_Data to use_.
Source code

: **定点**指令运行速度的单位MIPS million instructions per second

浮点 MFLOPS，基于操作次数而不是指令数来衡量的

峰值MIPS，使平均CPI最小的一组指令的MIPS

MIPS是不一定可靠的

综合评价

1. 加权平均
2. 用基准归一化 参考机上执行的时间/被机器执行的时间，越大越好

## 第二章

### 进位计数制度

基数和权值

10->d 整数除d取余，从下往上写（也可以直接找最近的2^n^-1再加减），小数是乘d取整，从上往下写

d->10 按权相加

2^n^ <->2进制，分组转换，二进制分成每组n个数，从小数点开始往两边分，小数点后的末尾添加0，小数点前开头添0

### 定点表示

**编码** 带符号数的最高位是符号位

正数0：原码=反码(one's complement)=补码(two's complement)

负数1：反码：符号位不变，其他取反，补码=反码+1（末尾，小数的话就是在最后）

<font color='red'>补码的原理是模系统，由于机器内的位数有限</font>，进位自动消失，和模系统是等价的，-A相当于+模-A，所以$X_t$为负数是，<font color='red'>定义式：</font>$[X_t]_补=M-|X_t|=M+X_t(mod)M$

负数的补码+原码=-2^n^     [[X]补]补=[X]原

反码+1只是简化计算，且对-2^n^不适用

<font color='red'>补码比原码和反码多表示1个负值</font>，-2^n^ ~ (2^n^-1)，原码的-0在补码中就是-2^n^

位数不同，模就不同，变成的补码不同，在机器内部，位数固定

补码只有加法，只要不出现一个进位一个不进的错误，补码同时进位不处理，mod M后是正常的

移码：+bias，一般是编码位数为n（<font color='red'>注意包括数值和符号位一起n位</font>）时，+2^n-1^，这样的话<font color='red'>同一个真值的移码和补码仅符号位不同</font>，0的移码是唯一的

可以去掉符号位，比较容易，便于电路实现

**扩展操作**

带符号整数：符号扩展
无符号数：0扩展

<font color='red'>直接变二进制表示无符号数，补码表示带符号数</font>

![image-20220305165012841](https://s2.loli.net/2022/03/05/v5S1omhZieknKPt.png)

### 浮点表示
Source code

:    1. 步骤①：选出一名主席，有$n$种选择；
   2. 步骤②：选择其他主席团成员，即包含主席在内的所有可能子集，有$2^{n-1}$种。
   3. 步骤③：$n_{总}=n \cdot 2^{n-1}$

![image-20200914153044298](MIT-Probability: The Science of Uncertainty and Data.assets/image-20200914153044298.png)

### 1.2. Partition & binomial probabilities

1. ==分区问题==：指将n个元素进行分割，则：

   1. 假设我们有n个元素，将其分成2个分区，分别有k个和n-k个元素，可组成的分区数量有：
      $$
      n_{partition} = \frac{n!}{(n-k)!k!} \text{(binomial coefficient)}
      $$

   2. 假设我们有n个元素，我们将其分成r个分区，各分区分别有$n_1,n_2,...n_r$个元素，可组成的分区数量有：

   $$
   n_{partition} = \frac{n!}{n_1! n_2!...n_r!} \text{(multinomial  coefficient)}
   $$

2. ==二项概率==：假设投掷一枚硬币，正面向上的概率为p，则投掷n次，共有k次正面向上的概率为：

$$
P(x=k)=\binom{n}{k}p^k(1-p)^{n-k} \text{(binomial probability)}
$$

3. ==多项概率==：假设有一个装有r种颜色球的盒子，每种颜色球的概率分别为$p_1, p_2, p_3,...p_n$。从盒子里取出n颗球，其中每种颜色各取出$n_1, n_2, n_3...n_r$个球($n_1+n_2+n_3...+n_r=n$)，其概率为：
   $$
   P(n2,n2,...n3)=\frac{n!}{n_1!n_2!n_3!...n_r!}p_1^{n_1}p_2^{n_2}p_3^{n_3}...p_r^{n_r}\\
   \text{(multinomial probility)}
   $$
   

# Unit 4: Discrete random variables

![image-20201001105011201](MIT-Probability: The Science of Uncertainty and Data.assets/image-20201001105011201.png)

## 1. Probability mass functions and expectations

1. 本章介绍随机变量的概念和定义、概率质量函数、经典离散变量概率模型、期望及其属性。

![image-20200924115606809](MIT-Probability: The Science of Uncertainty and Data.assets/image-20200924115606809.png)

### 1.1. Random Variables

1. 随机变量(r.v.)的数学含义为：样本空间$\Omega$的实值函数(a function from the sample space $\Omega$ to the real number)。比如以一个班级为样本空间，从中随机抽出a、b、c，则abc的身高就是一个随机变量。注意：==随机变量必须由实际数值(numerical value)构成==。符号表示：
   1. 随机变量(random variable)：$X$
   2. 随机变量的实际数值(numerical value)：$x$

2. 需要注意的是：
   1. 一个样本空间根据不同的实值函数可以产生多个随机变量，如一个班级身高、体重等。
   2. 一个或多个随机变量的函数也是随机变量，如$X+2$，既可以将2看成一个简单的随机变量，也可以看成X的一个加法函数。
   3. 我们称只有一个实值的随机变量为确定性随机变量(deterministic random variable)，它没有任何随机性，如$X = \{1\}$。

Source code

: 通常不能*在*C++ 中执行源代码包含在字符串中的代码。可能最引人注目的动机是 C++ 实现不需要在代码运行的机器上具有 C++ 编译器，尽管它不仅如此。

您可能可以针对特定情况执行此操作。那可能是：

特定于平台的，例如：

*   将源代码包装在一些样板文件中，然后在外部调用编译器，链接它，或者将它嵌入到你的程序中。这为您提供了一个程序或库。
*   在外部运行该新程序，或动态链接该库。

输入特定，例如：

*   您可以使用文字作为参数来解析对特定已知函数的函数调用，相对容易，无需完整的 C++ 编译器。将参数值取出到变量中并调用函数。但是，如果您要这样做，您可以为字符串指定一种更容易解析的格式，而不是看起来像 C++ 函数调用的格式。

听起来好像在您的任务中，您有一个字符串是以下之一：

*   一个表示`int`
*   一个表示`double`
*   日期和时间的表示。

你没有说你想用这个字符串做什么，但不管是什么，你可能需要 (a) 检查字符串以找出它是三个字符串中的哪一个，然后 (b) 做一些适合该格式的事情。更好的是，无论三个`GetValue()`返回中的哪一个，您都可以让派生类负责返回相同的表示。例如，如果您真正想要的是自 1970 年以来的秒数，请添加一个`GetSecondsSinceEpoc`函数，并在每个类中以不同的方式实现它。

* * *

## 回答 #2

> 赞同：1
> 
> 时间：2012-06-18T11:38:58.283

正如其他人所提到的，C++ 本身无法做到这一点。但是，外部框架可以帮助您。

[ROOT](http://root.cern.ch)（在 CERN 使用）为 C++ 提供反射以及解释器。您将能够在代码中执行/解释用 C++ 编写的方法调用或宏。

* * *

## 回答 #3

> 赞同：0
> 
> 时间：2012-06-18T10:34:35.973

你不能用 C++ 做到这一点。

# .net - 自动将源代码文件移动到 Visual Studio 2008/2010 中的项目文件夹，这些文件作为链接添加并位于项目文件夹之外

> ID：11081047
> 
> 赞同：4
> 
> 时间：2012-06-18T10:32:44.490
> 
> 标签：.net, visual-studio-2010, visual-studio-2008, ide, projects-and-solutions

_Exercise objective_. Retype every one of the entries above without changing anything.

_Written answer_.
Source code

: **定点**指令运行速度的单位MIPS million instructions per second

浮点 MFLOPS，基于操作次数而不是指令数来衡量的

峰值MIPS，使平均CPI最小的一组指令的MIPS

MIPS是不一定可靠的

综合评价

1. 加权平均
2. 用基准归一化 参考机上执行的时间/被机器执行的时间，越大越好

## 第二章

### 进位计数制度

基数和权值

10->d 整数除d取余，从下往上写（也可以直接找最近的2^n^-1再加减），小数是乘d取整，从上往下写

d->10 按权相加

2^n^ <->2进制，分组转换，二进制分成每组n个数，从小数点开始往两边分，小数点后的末尾添加0，小数点前开头添0

### 定点表示

**编码** 带符号数的最高位是符号位

正数0：原码=反码(one's complement)=补码(two's complement)

负数1：反码：符号位不变，其他取反，补码=反码+1（末尾，小数的话就是在最后）

<font color='red'>补码的原理是模系统，由于机器内的位数有限</font>，进位自动消失，和模系统是等价的，-A相当于+模-A，所以$X_t$为负数是，<font color='red'>定义式：</font>$[X_t]_补=M-|X_t|=M+X_t(mod)M$

负数的补码+原码=-2^n^     [[X]补]补=[X]原

反码+1只是简化计算，且对-2^n^不适用

<font color='red'>补码比原码和反码多表示1个负值</font>，-2^n^ ~ (2^n^-1)，原码的-0在补码中就是-2^n^

位数不同，模就不同，变成的补码不同，在机器内部，位数固定

补码只有加法，只要不出现一个进位一个不进的错误，补码同时进位不处理，mod M后是正常的

移码：+bias，一般是编码位数为n（<font color='red'>注意包括数值和符号位一起n位</font>）时，+2^n-1^，这样的话<font color='red'>同一个真值的移码和补码仅符号位不同</font>，0的移码是唯一的

可以去掉符号位，比较容易，便于电路实现

**扩展操作**

带符号整数：符号扩展
无符号数：0扩展

<font color='red'>直接变二进制表示无符号数，补码表示带符号数</font>

![image-20220305165012841](https://s2.loli.net/2022/03/05/v5S1omhZieknKPt.png)

### 浮点表示
Source code

:    1. 步骤①：选出一名主席，有$n$种选择；
   2. 步骤②：选择其他主席团成员，即包含主席在内的所有可能子集，有$2^{n-1}$种。
   3. 步骤③：$n_{总}=n \cdot 2^{n-1}$

![image-20200914153044298](MIT-Probability: The Science of Uncertainty and Data.assets/image-20200914153044298.png)

### 1.2. Partition & binomial probabilities

1. ==分区问题==：指将n个元素进行分割，则：

   1. 假设我们有n个元素，将其分成2个分区，分别有k个和n-k个元素，可组成的分区数量有：
      $$
      n_{partition} = \frac{n!}{(n-k)!k!} \text{(binomial coefficient)}
      $$

   2. 假设我们有n个元素，我们将其分成r个分区，各分区分别有$n_1,n_2,...n_r$个元素，可组成的分区数量有：

   $$
   n_{partition} = \frac{n!}{n_1! n_2!...n_r!} \text{(multinomial  coefficient)}
   $$

2. ==二项概率==：假设投掷一枚硬币，正面向上的概率为p，则投掷n次，共有k次正面向上的概率为：

$$
P(x=k)=\binom{n}{k}p^k(1-p)^{n-k} \text{(binomial probability)}
$$

3. ==多项概率==：假设有一个装有r种颜色球的盒子，每种颜色球的概率分别为$p_1, p_2, p_3,...p_n$。从盒子里取出n颗球，其中每种颜色各取出$n_1, n_2, n_3...n_r$个球($n_1+n_2+n_3...+n_r=n$)，其概率为：
   $$
   P(n2,n2,...n3)=\frac{n!}{n_1!n_2!n_3!...n_r!}p_1^{n_1}p_2^{n_2}p_3^{n_3}...p_r^{n_r}\\
   \text{(multinomial probility)}
   $$
   

# Unit 4: Discrete random variables

![image-20201001105011201](MIT-Probability: The Science of Uncertainty and Data.assets/image-20201001105011201.png)

## 1. Probability mass functions and expectations

1. 本章介绍随机变量的概念和定义、概率质量函数、经典离散变量概率模型、期望及其属性。

![image-20200924115606809](MIT-Probability: The Science of Uncertainty and Data.assets/image-20200924115606809.png)

### 1.1. Random Variables

1. 随机变量(r.v.)的数学含义为：样本空间$\Omega$的实值函数(a function from the sample space $\Omega$ to the real number)。比如以一个班级为样本空间，从中随机抽出a、b、c，则abc的身高就是一个随机变量。注意：==随机变量必须由实际数值(numerical value)构成==。符号表示：
   1. 随机变量(random variable)：$X$
   2. 随机变量的实际数值(numerical value)：$x$

2. 需要注意的是：
   1. 一个样本空间根据不同的实值函数可以产生多个随机变量，如一个班级身高、体重等。
   2. 一个或多个随机变量的函数也是随机变量，如$X+2$，既可以将2看成一个简单的随机变量，也可以看成X的一个加法函数。
   3. 我们称只有一个实值的随机变量为确定性随机变量(deterministic random variable)，它没有任何随机性，如$X = \{1\}$。

Source code

: 通常不能*在*C++ 中执行源代码包含在字符串中的代码。可能最引人注目的动机是 C++ 实现不需要在代码运行的机器上具有 C++ 编译器，尽管它不仅如此。

您可能可以针对特定情况执行此操作。那可能是：

特定于平台的，例如：

*   将源代码包装在一些样板文件中，然后在外部调用编译器，链接它，或者将它嵌入到你的程序中。这为您提供了一个程序或库。
*   在外部运行该新程序，或动态链接该库。

输入特定，例如：

*   您可以使用文字作为参数来解析对特定已知函数的函数调用，相对容易，无需完整的 C++ 编译器。将参数值取出到变量中并调用函数。但是，如果您要这样做，您可以为字符串指定一种更容易解析的格式，而不是看起来像 C++ 函数调用的格式。

听起来好像在您的任务中，您有一个字符串是以下之一：

*   一个表示`int`
*   一个表示`double`
*   日期和时间的表示。

你没有说你想用这个字符串做什么，但不管是什么，你可能需要 (a) 检查字符串以找出它是三个字符串中的哪一个，然后 (b) 做一些适合该格式的事情。更好的是，无论三个`GetValue()`返回中的哪一个，您都可以让派生类负责返回相同的表示。例如，如果您真正想要的是自 1970 年以来的秒数，请添加一个`GetSecondsSinceEpoc`函数，并在每个类中以不同的方式实现它。

* * *

## 回答 #2

> 赞同：1
> 
> 时间：2012-06-18T11:38:58.283

正如其他人所提到的，C++ 本身无法做到这一点。但是，外部框架可以帮助您。

[ROOT](http://root.cern.ch)（在 CERN 使用）为 C++ 提供反射以及解释器。您将能够在代码中执行/解释用 C++ 编写的方法调用或宏。

* * *

## 回答 #3

> 赞同：0
> 
> 时间：2012-06-18T10:34:35.973

你不能用 C++ 做到这一点。

# .net - 自动将源代码文件移动到 Visual Studio 2008/2010 中的项目文件夹，这些文件作为链接添加并位于项目文件夹之外

> ID：11081047
> 
> 赞同：4
> 
> 时间：2012-06-18T10:32:44.490
> 
> 标签：.net, visual-studio-2010, visual-studio-2008, ide, projects-and-solutions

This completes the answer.